Interesting stuff. Reaction?



This would be true if it were a pay-what-you-want model, but the scenario is more like this: You're walking down the street with no cash on you, and see this stand. If it's 65 degrees out, you'd probably walk by without taking one. At 100 degrees, you would probably be more desperate and take one, even though you had no money.

caleb b


Elephant in the room: I want to see the demographics data when this is complete. Men vs Women. Observable races. People wearing professional clothing, people not. Then move the stand to richer and poorer areas of the city. Let the data speak for itself.


Other relevant factors other than the placement of the stands, traffic patterns and temperature:

- the numbers and movements of homeless people
- the relative frequency of, or familiarity people of the city have with, cash-based transactions, vs. swipe-and-go.


also in my local grocery store, honest tea is discounted to $1 per bottle at least once a month. it's not really a "heavy discount" unless you always believe the salesman that always say, "prices are low low low, you gotta jump on this now!"


Speaking of Honest Tea, has anyone else noticed the lie on their labels? (hint: graphical representations of statistical data)


'Honesty through paranoia' - Dante Hicks ;)


They did something similar in New Zealand - except that some people stole all the money out of the honesty box.

Marcus Kalka

Interesting study. Good marketing concept as well.

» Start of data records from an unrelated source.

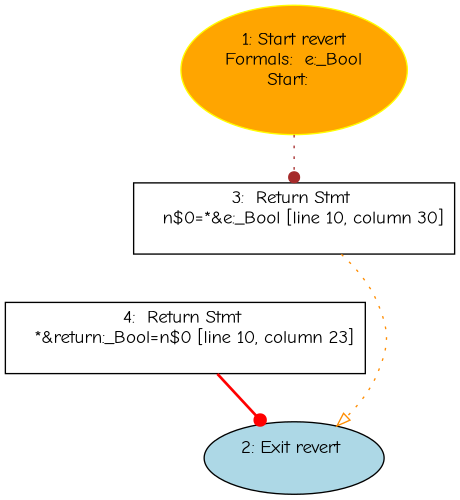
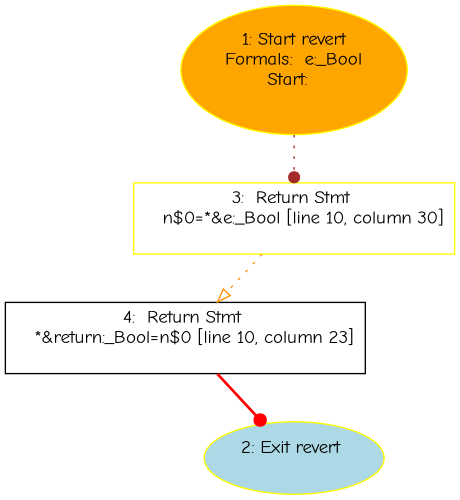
  digraph {
    fontname="Comic Neue"
    node [fillcolor=white fontname="Comic Neue" style=filled]
    edge [arrowhead=dot fontname="Comic Neue" style=dotted]
    n1 [color=yellow fillcolor=orange label="1: Start revert\nFormals:  e:_Bool\nStart:  \n  "]
-   n2 [label="3:  Return Stmt \n   n$0=*&e:_Bool [line 10, column 30]\n " shape=box]
+   n2 [label="3:  Return Stmt \n   n$0=*&e:_Bool [line 10, column 30]\n " shape=box color=yellow]
    n3 [label="4:  Return Stmt \n   *&return:_Bool=n$0 [line 10, column 23]\n " shape=box]
-   n4 [color=black fillcolor=lightblue label="2: Exit revert \n  "]
+   n4 [color=yellow fillcolor=lightblue label="2: Exit revert \n  "]
    n1 -> n2 [color=brown]
-   n2 -> n4 [arrowhead=onormal color=darkorange]
+   n2 -> n3 [arrowhead=onormal color=darkorange]
    n3 -> n4 [color=red style=bold]
  }
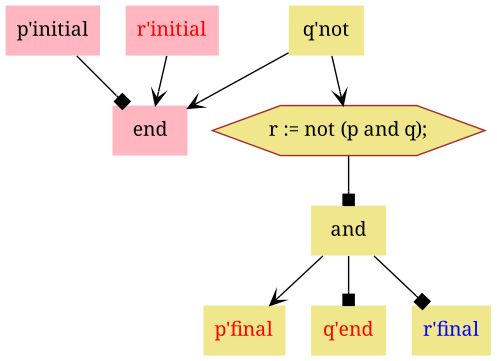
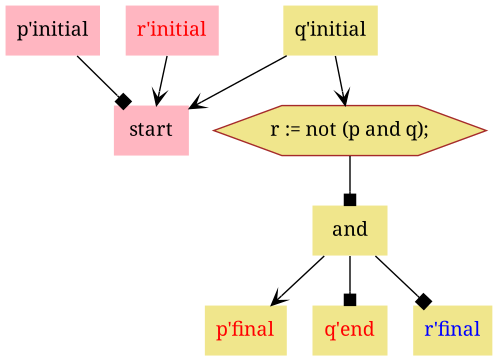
  digraph {
    fontname="Noto Serif"
    splines=True
    node [color=brown fillcolor=khaki fontname="Noto Serif" shape=plaintext style=filled]
    edge [arrowType=normal arrowhead=box fontname="Noto Serif"]
-   n1 [fillcolor=lightpink label=end]
+   n1 [fillcolor=lightpink label=start]
    n2 [label="r := not (p and q);" shape=hexagon]
    n3 [label=and]
    n4 [color=black fontcolor=red label="p'final"]
    n5 [color=black fontcolor=red label="q'end"]
    n6 [fontcolor=blue label="r'final"]
    n7 [color=black fillcolor=lightpink label="p'initial"]
-   n8 [label="q'not"]
+   n8 [label="q'initial"]
    n9 [color=black fillcolor=lightpink fontcolor=red label="r'initial"]
    n2 -> n3
    n3 -> n4 [arrowhead=vee]
    n3 -> n5
    n3 -> n6
    n7 -> n1
    n8 -> n1 [arrowhead=vee]
    n8 -> n2 [arrowhead=vee]
    n9 -> n1 [arrowhead=vee]
  }
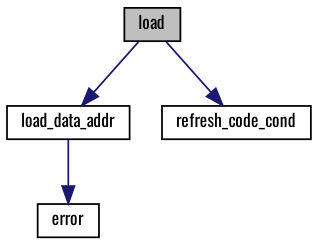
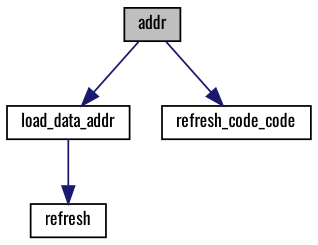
  digraph {
    fontname=Oswald
    rankdir=TB
    node [color=black fillcolor=white fontname=Oswald fontsize=10 shape=record style=filled]
    edge [color=midnightblue fontname=Oswald fontsize=10 labelfontname=FreeSans labelfontsize=10 style=solid]
-   n1 [fillcolor=grey75 fontcolor=black height=0.2 label=load width=0.4]
+   n1 [fillcolor=grey75 fontcolor=black height=0.2 label=addr width=0.4]
    n2 [height=0.2 label=load_data_addr width=0.4]
-   n3 [height=0.2 label=refresh_code_cond width=0.4]
-   n4 [height=0.2 label=error width=0.4]
+   n3 [height=0.2 label=refresh_code_code width=0.4]
+   n4 [height=0.2 label=refresh width=0.4]
    n1 -> n2
    n1 -> n3
    n2 -> n4
  }
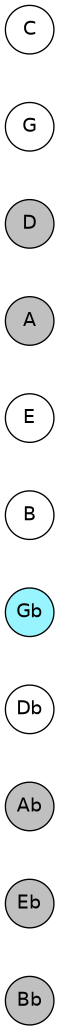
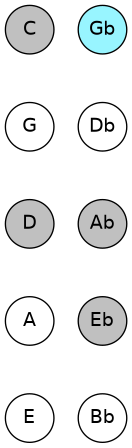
  graph {
    mindist=.1
    node [fillcolor=white fontname=Helvetica margin=0 shape=circle style=filled]
    edge [style=invis]
    E
-   B
    Gb [fillcolor=cadetblue1]
    Db
    Ab [fillcolor=gray]
    Eb [fillcolor=gray]
-   Bb [fillcolor=gray]
-   C
+   Bb
+   C [fillcolor=gray]
    G
    D [fillcolor=gray]
-   A [fillcolor=gray]
+   A
    subgraph sub_1 {
      E
-     B
      Gb
      Db
      Ab
      Eb
      Bb
      C
      G
      D
      A
    }
-   E -- B
-   B -- Gb
    Gb -- Db
    Db -- Ab
    Ab -- Eb
    Eb -- Bb
    C -- G
    G -- D
    D -- A
    A -- E
  }
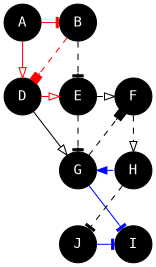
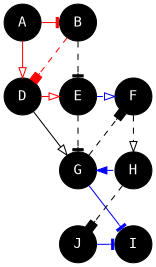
  digraph {
    fontname="DejaVu Sans Mono"
    node [fillcolor=black fontcolor=white fontname="DejaVu Sans Mono" shape=circle style=filled]
    edge [arrowhead=tee fontname="DejaVu Sans Mono" style=dashed]
    A
    B
    D
    E
    F
    G
    H
    I
    J
    subgraph sub_1 {
      rank=same
      A
      B
    }
    subgraph sub_2 {
      rank=same
      D
      E
      F
    }
    subgraph sub_3 {
      rank=same
      G
      H
    }
    subgraph sub_4 {
      rank=same
      I
      J
    }
    A -> B [color=red style=solid]
    A -> D [arrowhead=onormal color=red style=solid]
    B -> D [arrowhead=box color=red]
    B -> E
    D -> E [arrowhead=onormal color=red style=solid]
    D -> G [arrowhead=onormal style=solid]
-   E -> F [arrowhead=onormal]
+   E -> F [arrowhead=onormal color=blue]
    E -> G
    F -> H [arrowhead=onormal]
    G -> F [arrowhead=box dir=forward]
    G -> H [color=blue dir=back arrowhead=""]
    G -> I [color=blue dir=forward style=solid]
-   H -> J [dir=forward]
+   H -> J [arrowhead=box dir=forward]
    J -> I [color=blue dir=forward style=solid]
  }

I'm now curious to know whether dishonest people prefer Coke or Pepsi.


I wonder how much the product name of Honest Tea affects the honesty of the customers. What if the brand was Generic Tea, or for the Econ nerds, Heteroskedastici Tea (the tea with more varying flavors with each gulp)?

My point is that someone who is about to "steal" a tea might think differently if the name of the product they are about to steal is called Honesty. If the same experiment was run with a different product name, it could be that the honesty results would be lower at a significant level.


I'm sure I read a study years back about about some profesional who got made redundant and as he couldn't find another job he spent his time setting up honesty boxes in offices with bagels and cream cheese, as this had been popular in his old workplace.

He left the boxes in the morning with a notice saying it was an honesty system and went back in the evenings to collect whatever money was left.

He found that the larger the organisation the less honest the people were.


67 and raining IS a heat wave in Seattle.